**WHAT YOU SHOULD DO**
Print all of the data exactly, but drop the pictures.

*** Opening of AVAILABLE RECORDS ***

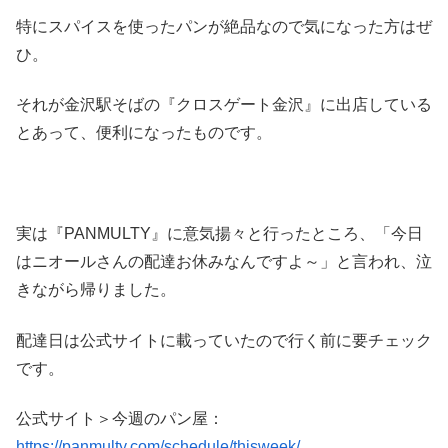
特にスパイスを使ったパンが絶品なので気になった方はぜ
ひ。
それが金沢駅そばの『クロスゲート金沢』に出店している
とあって、便利になったものです。
実は『PANMULTY』に意気揚々と行ったところ、「今日
はニオールさんの配達お休みなんですよ～」と言われ、泣
きながら帰りました。
配達日は公式サイトに載っていたので行く前に要チェック
です。
公式サイト＞今週のパン屋：
https://panmulty.com/schedule/thisweek/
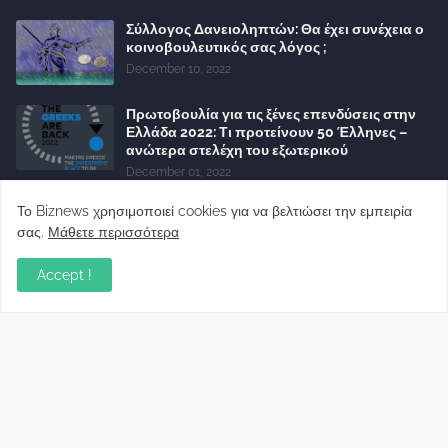
Σύλλογος Δανειοληπτών: Θα έχει συνέχεια ο
κοινοβουλευτικός σας λόγος ;
December 10, 2022
Πρωτοβουλία για τις ξένες επενδύσεις στην
Ελλάδα 2022: Τι προτείνουν 50 Έλληνες –
ανώτερα στελέχη του εξωτερικού
December 01, 2022
Φορείς: Αθέτηση της δέσμευσης της
Το Biznews χρησιμοποιεί cookies για να βελτιώσει την εμπειρία
Κυβέρνησης για το άδικο για καταναλωτές
σας.
Μάθετε περισσότερα
και επιχειρήσεις και εκτός Ευρωπαϊκής
πραγματικότητας “ψηφιακό χαράτσι”
Accept !
November 22, 2022
Δανειολήπτες ελβετικού φράγκου:
Συνάντηση με την Ευρωπαϊκή Επιτροπή
October 06, 2022
Στελέχη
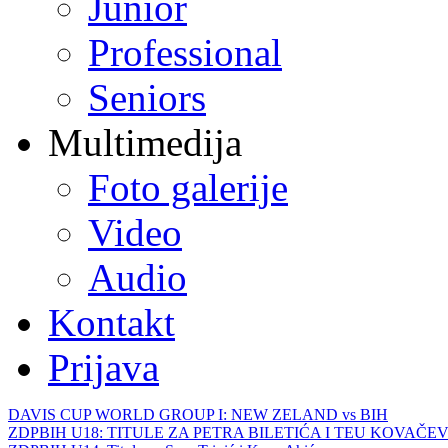
Junior
Professional
Seniors
Multimedija
Foto galerije
Video
Audio
Kontakt
Prijava
DAVIS CUP WORLD GROUP I: NEW ZELAND vs BIH
ZDPBIH U18: TITULE ZA PETRA BILETIĆA I TEU KOVAČEV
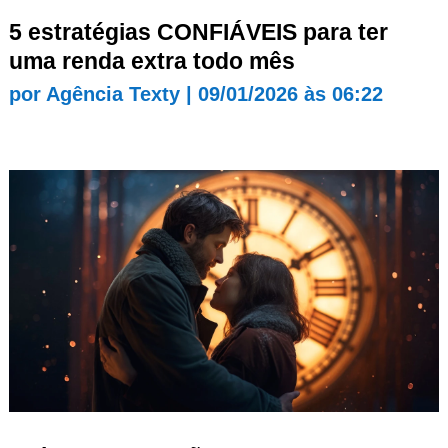
5 estratégias CONFIÁVEIS para ter
uma renda extra todo mês
por
Agência Texty
|
09/01/2026 às 06:22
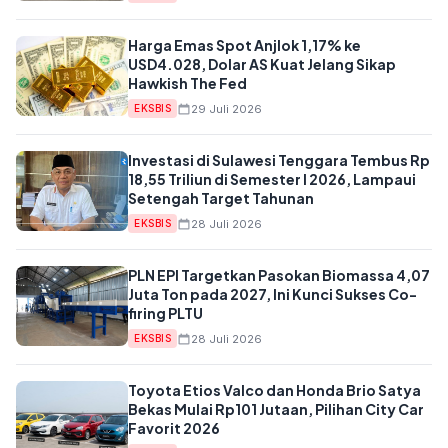
Harga Emas Spot Anjlok 1,17% ke
USD4.028, Dolar AS Kuat Jelang Sikap
Hawkish The Fed
29 Juli 2026
EKSBIS
Investasi di Sulawesi Tenggara Tembus Rp
18,55 Triliun di Semester I 2026, Lampaui
Setengah Target Tahunan
28 Juli 2026
EKSBIS
PLN EPI Targetkan Pasokan Biomassa 4,07
Juta Ton pada 2027, Ini Kunci Sukses Co-
firing PLTU
28 Juli 2026
EKSBIS
Toyota Etios Valco dan Honda Brio Satya
Bekas Mulai Rp101 Jutaan, Pilihan City Car
Favorit 2026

*** Close of AVAILABLE RECORDS ***

**WRITTEN RESPONSE**
特にスパイスを使ったパンが絶品なので気になった方はぜ
ひ。
それが金沢駅そばの『クロスゲート金沢』に出店している
とあって、便利になったものです。
実は『PANMULTY』に意気揚々と行ったところ、「今日
はニオールさんの配達お休みなんですよ～」と言われ、泣
きながら帰りました。
配達日は公式サイトに載っていたので行く前に要チェック
です。
公式サイト＞今週のパン屋：
https://panmulty.com/schedule/thisweek/
Σύλλογος Δανειοληπτών: Θα έχει συνέχεια ο
κοινοβουλευτικός σας λόγος ;
December 10, 2022
Πρωτοβουλία για τις ξένες επενδύσεις στην
Ελλάδα 2022: Τι προτείνουν 50 Έλληνες –
ανώτερα στελέχη του εξωτερικού
December 01, 2022
Φορείς: Αθέτηση της δέσμευσης της
Το Biznews χρησιμοποιεί cookies για να βελτιώσει την εμπειρία
Κυβέρνησης για το άδικο για καταναλωτές
σας.
Μάθετε περισσότερα
και επιχειρήσεις και εκτός Ευρωπαϊκής
πραγματικότητας “ψηφιακό χαράτσι”
Accept !
November 22, 2022
Δανειολήπτες ελβετικού φράγκου:
Συνάντηση με την Ευρωπαϊκή Επιτροπή
October 06, 2022
Στελέχη
Junior
Professional
Seniors
Multimedija
Foto galerije
Video
Audio
Kontakt
Prijava
DAVIS CUP WORLD GROUP I: NEW ZELAND vs BIH
ZDPBIH U18: TITULE ZA PETRA BILETIĆA I TEU KOVAČEV
5 estratégias CONFIÁVEIS para ter
uma renda extra todo mês
por
Agência Texty
|
09/01/2026 às 06:22
Harga Emas Spot Anjlok 1,17% ke
USD4.028, Dolar AS Kuat Jelang Sikap
Hawkish The Fed
29 Juli 2026
EKSBIS
Investasi di Sulawesi Tenggara Tembus Rp
18,55 Triliun di Semester I 2026, Lampaui
Setengah Target Tahunan
28 Juli 2026
EKSBIS
PLN EPI Targetkan Pasokan Biomassa 4,07
Juta Ton pada 2027, Ini Kunci Sukses Co-
firing PLTU
28 Juli 2026
EKSBIS
Toyota Etios Valco dan Honda Brio Satya
Bekas Mulai Rp101 Jutaan, Pilihan City Car
Favorit 2026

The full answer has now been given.